Un tiret noir à la verticale qui clignote. Disparait, réapparait, disparait puis réapparait encore. De manière incessante. Il ne le sait pas, mais je le regarde. Il est à l’image de mon email : à la fois concret quand je l’attrape, mais aussitôt vide quand il n’est plus. Je décide de m’en servir comme d’une marionnette, commençant ma présentation par un pompeux « Cher monsieur ». En réalité, les « cher monsieur », ça ne court plus les lettres. Je reprend donc le tiret noir à la verticale et l’utilise comme d’un bourreau. Le « cher monsieur » est alors effacé. Promptement. Retour à zéro. Une brillante idée transperce alors mon esprit. Mes mains pianotent frénétiquement un timide « Bonjour » suivi d’une jolie virgule, et je sens l’inspiration titiller mon pauvre intellect plongé dans les méandres des bonnes formules ennuyeuses à en mourir.
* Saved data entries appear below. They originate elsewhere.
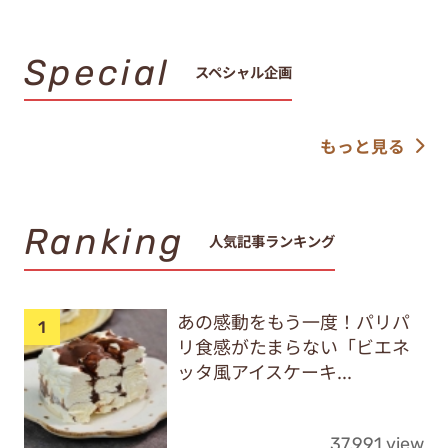
Special
スペシャル企画
もっと見る
Ranking
人気記事ランキング
あの感動をもう一度！パリパ
リ食感がたまらない「ビエネ
ッタ風アイスケーキ...
37,991 view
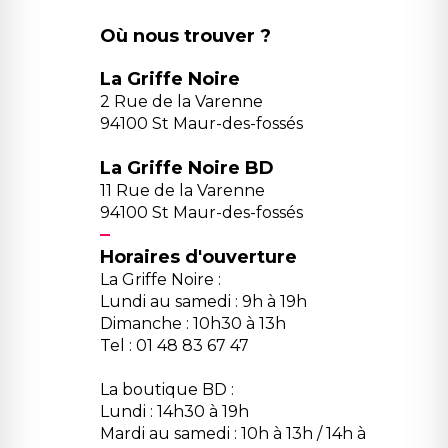
Où nous trouver ?
La Griffe Noire
2 Rue de la Varenne
94100 St Maur-des-fossés
La Griffe Noire BD
11 Rue de la Varenne
94100 St Maur-des-fossés
Horaires d'ouverture
La Griffe Noire :
Lundi au samedi : 9h à 19h
Dimanche : 10h30 à 13h
Tel : 01 48 83 67 47
La boutique BD :
Lundi : 14h30 à 19h
Mardi au samedi : 10h à 13h / 14h à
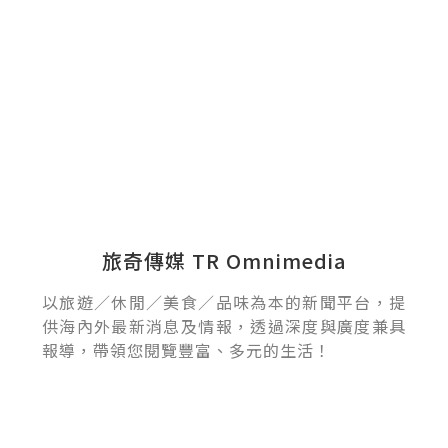
旅奇傳媒 TR Omnimedia
以旅遊／休閒／美食／品味為本的新聞平台，提
供海內外最新消息及情報，透過深度與廣度兼具
報導，帶領您閱覽豐富、多元的生活！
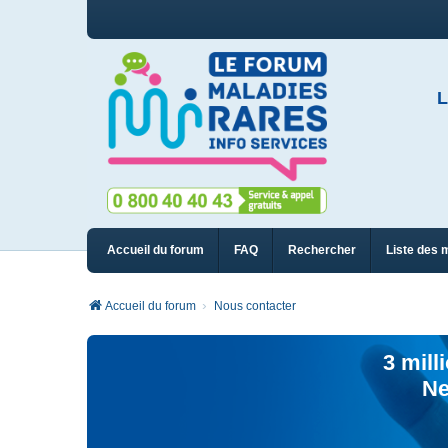
L
Accueil du forum
FAQ
Rechercher
Liste des 
Accueil du forum
Nous contacter
3 mill
Ne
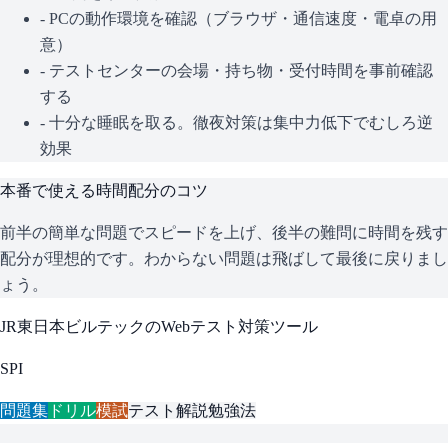
- PCの動作環境を確認（ブラウザ・通信速度・電卓の用
意）
- テストセンターの会場・持ち物・受付時間を事前確認
する
- 十分な睡眠を取る。徹夜対策は集中力低下でむしろ逆
効果
本番で使える時間配分のコツ
前半の簡単な問題でスピードを上げ、後半の難問に時間を残す
配分が理想的です。わからない問題は飛ばして最後に戻りまし
ょう。
JR東日本ビルテック
のWebテスト対策ツール
SPI
問題集
ドリル
模試
テスト解説
勉強法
Tout devient plus clair. Qu’est ce que je suis ? Un étudiant à Sciences Po Toulouse voyons ! Qu’est ce que je cherche ? Un stage ! Pourquoi ? Mais pour être sous payé, faire le café et essayer d’apprendre comment fonctionne la photocopieuse ! Subtilement, je ne place pas cette dernière affirmation, la substituant par le stratégique : « Je possède des capacités qui vous seront utiles ». Mon visage s’illumine de bonheur. Je le sais parce que je le vois dans le reflet de mon écran. Je me regarde, il me regarde, je me regarde, il me regarde. Mes yeux se concentrent alors sur le pâté noir sur blanc et imbuvable que je viens de pondre en 4 minutes et 32 secondes, ponctué avec brio par un « dans l’attente de vos… ». Mes pupilles s’écarquillent et ma pensée fait mine de comprendre ce que je viens de produire.Tout en ayant pris soin de rajouter un « Cordialement », je prend le risque de cliquer sur « Envoyer ». Bref, j’ai expédié ma lettre de motivation.